RMS engineers have been surveying damage since Saturday, and have verified the storm’s unusually narrow swath of intense damage. The teams have also been validating the exact position of this damage relative to the highest concentrations of insured property in the landfall zone and in the Orlando metropolitan area.
This analysis has led to an increase in insured loss estimates relative to the company’s preliminary estimate of approximately $5 billion, issued on Friday evening as Charley was exiting Florida’s east coast. Updated losses include a small contribution from the storm’s second landfall in the Carolinas.
The RMS reconnaissance team surveying the landfall area confirmed the highest levels of damage from just south of Fort Myers northward to Port Charlotte. Offshore barrier islands that took the brunt of the storm’s wind and surge, including Sanibel Island, were still inaccessible. These areas have undergone rapid development in recent years, increasing the amount of insured exposure.

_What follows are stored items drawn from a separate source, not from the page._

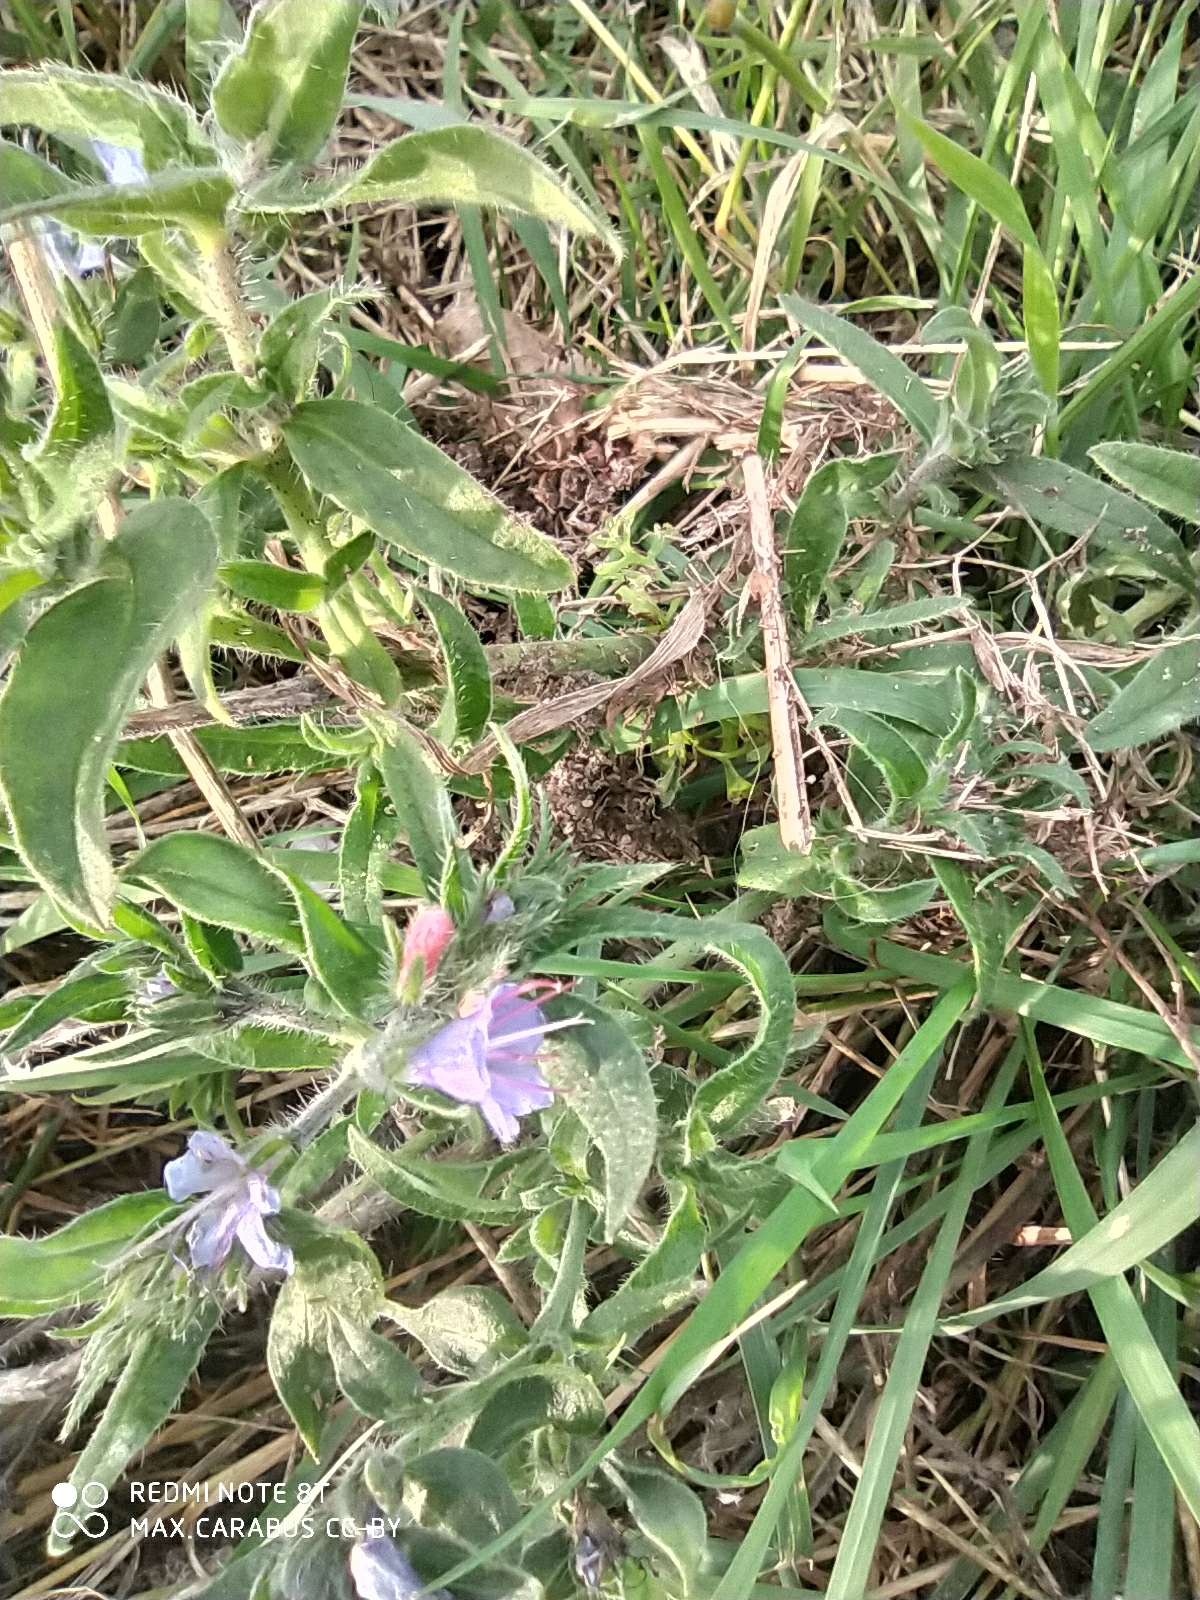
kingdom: Plantae
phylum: Tracheophyta
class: Magnoliopsida
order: Boraginales
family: Boraginaceae
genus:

“Damage patterns are very consistent with our windfield reconstruction,” Michael Young, chief wind vulnerability engineer at RMS, commented. “There is widespread severe damage to mobile homes and light metal buildings throughout the landfall area. We also see severe roof damage to residences, as expected from Category 4 winds.”
The damage path extends inland along U.S. Highway 17 past the town of Arcadia in DeSoto County, where the team also observed heavy damage. In the core of the wind swath near Arcadia, a number of steel frame structures including the Turner Civic Center sustained major damage consistent with Category 3 winds, as modeled in the RMS windfield.
A second reconnaissance team in Orlando confirmed the position and intensity of winds as the storm penetrated far inland. Charley moved very quickly across the state, allowing it to maintain strong Category 1 to Category 2 force winds on its approach to the densely populated Orlando metropolitan area.
“The damage is quite heavy if you consider how far inland we are from the landfall point,” Phil LeGrone, RMS vulnerability engineer in charge of the Orlando reconnaissance, remarked. “The most intense damage occurred in southern parts of the metropolitan area, along a corridor about 10 miles wide between Interstate 4 and the Orlando International Airport. The amount of development in the Orlando area makes it an important component of the total loss in the state.”
The $6 to $8 billion loss estimate includes expected insurance payments for damage to residential and commercial structures, contents, autos, and loss of use (business interruption and additional living expenses). These insured loss estimates do not include other components of total economic loss such as uninsured property, infrastructure damage, agricultural losses, losses below insurance deductibles, or flood losses paid through the National Flood Insurance Program.
The estimates also do not include losses incurred in the Caribbean, where the storm crossed the Cayman Islands as a Category 1 hurricane prior to moving across Cuba and into Florida.